**EXERCISE BRIEF:** Could you rewrite the data from its start through the line holding "диагностирование рака горла.", both ends included, changing "Кашель" to "Хрипота" and leaving everything else as it is?
◆ ◆ ◆ ◆ ◆ ◆ ◆
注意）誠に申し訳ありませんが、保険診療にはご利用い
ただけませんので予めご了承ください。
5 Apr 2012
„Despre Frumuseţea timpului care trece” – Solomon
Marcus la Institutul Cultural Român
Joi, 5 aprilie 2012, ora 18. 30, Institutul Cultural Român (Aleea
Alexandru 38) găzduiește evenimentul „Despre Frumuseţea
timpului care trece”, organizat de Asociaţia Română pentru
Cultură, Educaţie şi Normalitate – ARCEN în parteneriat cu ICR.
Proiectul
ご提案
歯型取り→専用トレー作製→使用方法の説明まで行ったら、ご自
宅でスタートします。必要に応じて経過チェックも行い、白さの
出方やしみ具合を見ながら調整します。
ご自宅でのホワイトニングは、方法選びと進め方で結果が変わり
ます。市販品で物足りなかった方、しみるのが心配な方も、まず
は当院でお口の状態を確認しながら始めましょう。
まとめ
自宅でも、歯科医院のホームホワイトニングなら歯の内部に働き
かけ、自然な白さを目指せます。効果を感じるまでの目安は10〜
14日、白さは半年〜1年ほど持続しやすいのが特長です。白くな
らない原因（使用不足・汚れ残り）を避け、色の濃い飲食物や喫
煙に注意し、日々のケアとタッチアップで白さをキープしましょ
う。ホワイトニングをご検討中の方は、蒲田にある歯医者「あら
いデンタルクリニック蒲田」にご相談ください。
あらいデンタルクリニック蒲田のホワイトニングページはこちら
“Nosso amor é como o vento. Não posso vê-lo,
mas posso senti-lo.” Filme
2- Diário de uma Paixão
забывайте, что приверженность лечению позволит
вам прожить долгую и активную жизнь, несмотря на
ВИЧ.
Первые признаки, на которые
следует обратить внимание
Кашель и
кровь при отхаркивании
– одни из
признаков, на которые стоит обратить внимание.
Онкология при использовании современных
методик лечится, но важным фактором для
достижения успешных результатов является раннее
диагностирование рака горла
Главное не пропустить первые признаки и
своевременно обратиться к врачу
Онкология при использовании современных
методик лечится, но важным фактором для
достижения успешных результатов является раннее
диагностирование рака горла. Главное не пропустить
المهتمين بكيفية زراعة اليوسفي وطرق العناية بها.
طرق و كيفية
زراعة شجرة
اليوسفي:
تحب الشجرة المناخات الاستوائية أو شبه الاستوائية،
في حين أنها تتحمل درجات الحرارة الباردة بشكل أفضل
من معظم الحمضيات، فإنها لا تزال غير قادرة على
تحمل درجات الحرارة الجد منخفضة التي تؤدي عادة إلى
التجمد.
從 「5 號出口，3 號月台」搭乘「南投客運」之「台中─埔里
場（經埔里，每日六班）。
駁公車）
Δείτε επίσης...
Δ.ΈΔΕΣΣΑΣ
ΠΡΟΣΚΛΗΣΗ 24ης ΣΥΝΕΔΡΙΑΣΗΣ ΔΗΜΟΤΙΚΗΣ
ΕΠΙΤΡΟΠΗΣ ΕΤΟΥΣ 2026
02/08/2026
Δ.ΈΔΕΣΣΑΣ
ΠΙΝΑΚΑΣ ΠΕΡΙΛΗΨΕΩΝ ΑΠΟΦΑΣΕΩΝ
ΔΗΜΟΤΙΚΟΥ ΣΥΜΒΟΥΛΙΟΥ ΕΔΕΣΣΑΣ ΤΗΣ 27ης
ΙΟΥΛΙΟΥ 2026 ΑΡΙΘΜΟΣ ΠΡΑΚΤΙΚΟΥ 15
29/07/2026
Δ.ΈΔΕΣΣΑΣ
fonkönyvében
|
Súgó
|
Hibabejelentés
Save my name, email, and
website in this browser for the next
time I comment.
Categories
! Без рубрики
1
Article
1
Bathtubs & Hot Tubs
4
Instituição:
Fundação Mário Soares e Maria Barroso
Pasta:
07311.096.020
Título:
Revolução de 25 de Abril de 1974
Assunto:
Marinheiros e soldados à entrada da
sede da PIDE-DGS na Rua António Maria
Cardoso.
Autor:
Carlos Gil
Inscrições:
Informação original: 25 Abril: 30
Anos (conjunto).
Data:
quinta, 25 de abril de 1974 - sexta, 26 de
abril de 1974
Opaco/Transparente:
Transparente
◆ ◆ ◆ ◆ ◆ ◆ ◆
**WRITTEN ANSWER:**
注意）誠に申し訳ありませんが、保険診療にはご利用い
ただけませんので予めご了承ください。
5 Apr 2012
„Despre Frumuseţea timpului care trece” – Solomon
Marcus la Institutul Cultural Român
Joi, 5 aprilie 2012, ora 18. 30, Institutul Cultural Român (Aleea
Alexandru 38) găzduiește evenimentul „Despre Frumuseţea
timpului care trece”, organizat de Asociaţia Română pentru
Cultură, Educaţie şi Normalitate – ARCEN în parteneriat cu ICR.
Proiectul
ご提案
歯型取り→専用トレー作製→使用方法の説明まで行ったら、ご自
宅でスタートします。必要に応じて経過チェックも行い、白さの
出方やしみ具合を見ながら調整します。
ご自宅でのホワイトニングは、方法選びと進め方で結果が変わり
ます。市販品で物足りなかった方、しみるのが心配な方も、まず
は当院でお口の状態を確認しながら始めましょう。
まとめ
自宅でも、歯科医院のホームホワイトニングなら歯の内部に働き
かけ、自然な白さを目指せます。効果を感じるまでの目安は10〜
14日、白さは半年〜1年ほど持続しやすいのが特長です。白くな
らない原因（使用不足・汚れ残り）を避け、色の濃い飲食物や喫
煙に注意し、日々のケアとタッチアップで白さをキープしましょ
う。ホワイトニングをご検討中の方は、蒲田にある歯医者「あら
いデンタルクリニック蒲田」にご相談ください。
あらいデンタルクリニック蒲田のホワイトニングページはこちら
“Nosso amor é como o vento. Não posso vê-lo,
mas posso senti-lo.” Filme
2- Diário de uma Paixão
забывайте, что приверженность лечению позволит
вам прожить долгую и активную жизнь, несмотря на
ВИЧ.
Первые признаки, на которые
следует обратить внимание
Хрипота и
кровь при отхаркивании
– одни из
признаков, на которые стоит обратить внимание.
Онкология при использовании современных
методик лечится, но важным фактором для
достижения успешных результатов является раннее
диагностирование рака горла
Главное не пропустить первые признаки и
своевременно обратиться к врачу
Онкология при использовании современных
методик лечится, но важным фактором для
достижения успешных результатов является раннее
диагностирование рака горла. Главное не пропустить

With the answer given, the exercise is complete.